= How to complete this task =
Reproduce every line of text in the listing below without any change, and leave out the pictures.

= Records supplied =
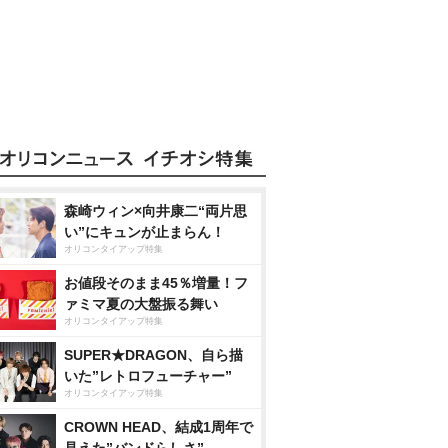
森崎ウィン×向井康二“両片思
い”にキュンが止まらん！
オリコンタイアップ特集
お値段そのまま45％増量！フ
ァミマ夏の大盤振る舞い
オリコンタイアップ特集
SUPER★DRAGON、自ら描
いた”レトロフューチャー”
オリコンタイアップ特集
CROWN HEAD、結成1周年で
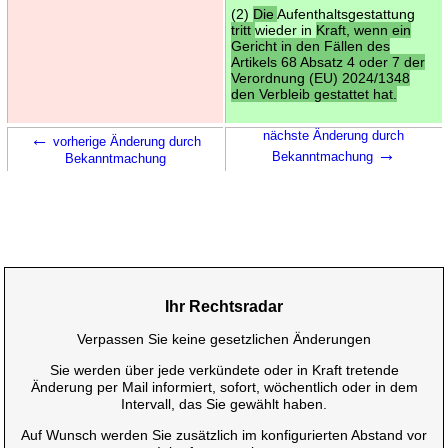
(2)
Die
Aufenthaltsgestattung
tritt
wieder in
Kraft, wenn ein
Gericht in den Fällen des
Artikels 68 Absatz 4 oder 7 der
Verordnung (EU) 2024/1348
den Verbleib gestattet hat.
←
nächste Änderung durch
vorherige Änderung durch
→
Bekanntmachung
Bekanntmachung
Ihr Rechtsradar
Verpassen Sie keine gesetzlichen Änderungen
Sie werden über jede verkündete oder in Kraft tretende
Änderung per Mail informiert, sofort, wöchentlich oder in dem
Intervall, das Sie gewählt haben.
Auf Wunsch werden Sie zusätzlich im konfigurierten Abstand vor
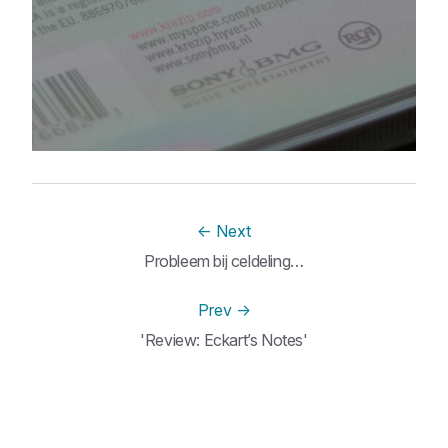
←
Next
Probleem bij celdeling…
Prev
→
'Review: Eckart’s Notes'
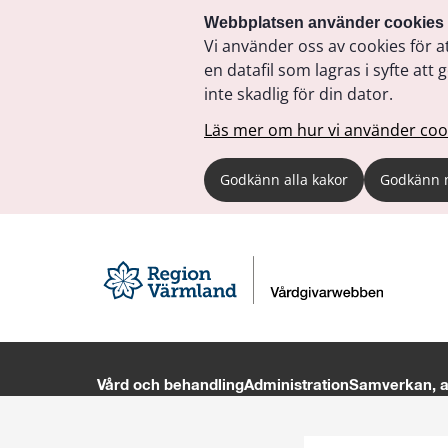
Webbplatsen använder cookies
Vi använder oss av cookies för a
en datafil som lagras i syfte a
inte skadlig för din dator.
Läs mer om hur vi använder coo
Godkänn alla kakor
Godkänn 
Vård och behandling
Administration
Samverkan, av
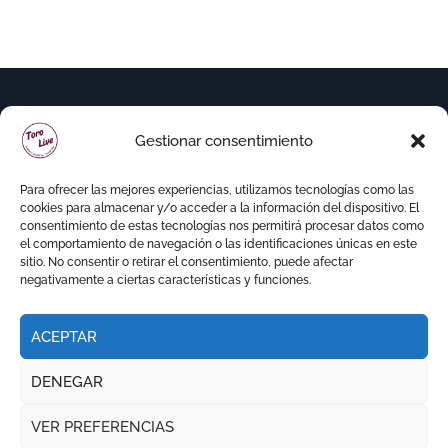
Gestionar consentimiento
Para ofrecer las mejores experiencias, utilizamos tecnologías como las
cookies para almacenar y/o acceder a la información del dispositivo. El
consentimiento de estas tecnologías nos permitirá procesar datos como
el comportamiento de navegación o las identificaciones únicas en este
sitio. No consentir o retirar el consentimiento, puede afectar
negativamente a ciertas características y funciones.
ACEPTAR
Copyright © Todos los derechos reservados
|
DENEGAR
Newspaperup
por
Themeansar
.
VER PREFERENCIAS
RITMO TAURINO
ECO DE LA LIDIA
VOCES DEL RUEDO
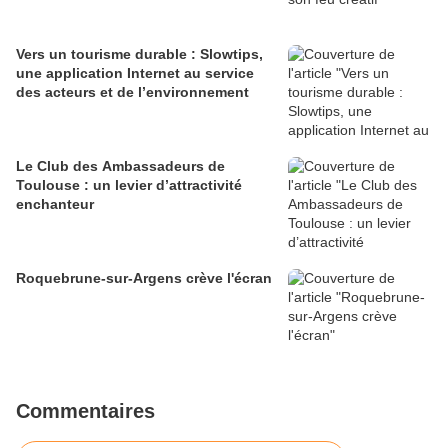
Vers un tourisme durable : Slowtips,
une application Internet au service
des acteurs et de l’environnement
Le Club des Ambassadeurs de
Toulouse : un levier d’attractivité
enchanteur
Roquebrune-sur-Argens crève l'écran
Commentaires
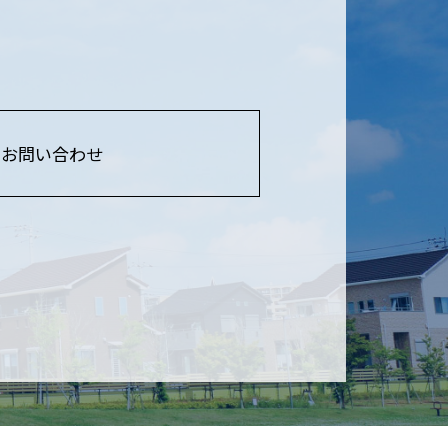
お問い合わせ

= Task result =
森崎ウィン×向井康二“両片思
い”にキュンが止まらん！
オリコンタイアップ特集
お値段そのまま45％増量！フ
ァミマ夏の大盤振る舞い
オリコンタイアップ特集
SUPER★DRAGON、自ら描
いた”レトロフューチャー”
オリコンタイアップ特集
CROWN HEAD、結成1周年で
(2)
Die
Aufenthaltsgestattung
tritt
wieder in
Kraft, wenn ein
Gericht in den Fällen des
Artikels 68 Absatz 4 oder 7 der
Verordnung (EU) 2024/1348
den Verbleib gestattet hat.
←
nächste Änderung durch
vorherige Änderung durch
→
Bekanntmachung
Bekanntmachung
Ihr Rechtsradar
Verpassen Sie keine gesetzlichen Änderungen
Sie werden über jede verkündete oder in Kraft tretende
Änderung per Mail informiert, sofort, wöchentlich oder in dem
Intervall, das Sie gewählt haben.
Auf Wunsch werden Sie zusätzlich im konfigurierten Abstand vor
←
Next
Probleem bij celdeling…
Prev
→
'Review: Eckart’s Notes'
Webbplatsen använder cookies
Vi använder oss av cookies för a
en datafil som lagras i syfte a
inte skadlig för din dator.
Läs mer om hur vi använder coo
Godkänn alla kakor
Godkänn 
Vård och behandling
Administration
Samverkan, av
Gestionar consentimiento
Para ofrecer las mejores experiencias, utilizamos tecnologías como las
cookies para almacenar y/o acceder a la información del dispositivo. El
consentimiento de estas tecnologías nos permitirá procesar datos como
el comportamiento de navegación o las identificaciones únicas en este
sitio. No consentir o retirar el consentimiento, puede afectar
negativamente a ciertas características y funciones.
ACEPTAR
Copyright © Todos los derechos reservados
|
DENEGAR
Newspaperup
por
Themeansar
.
VER PREFERENCIAS
RITMO TAURINO
ECO DE LA LIDIA
VOCES DEL RUEDO
Vers un tourisme durable : Slowtips,
une application Internet au service
des acteurs et de l’environnement
Le Club des Ambassadeurs de
Toulouse : un levier d’attractivité
enchanteur
Roquebrune-sur-Argens crève l'écran
Commentaires
お問い合わせ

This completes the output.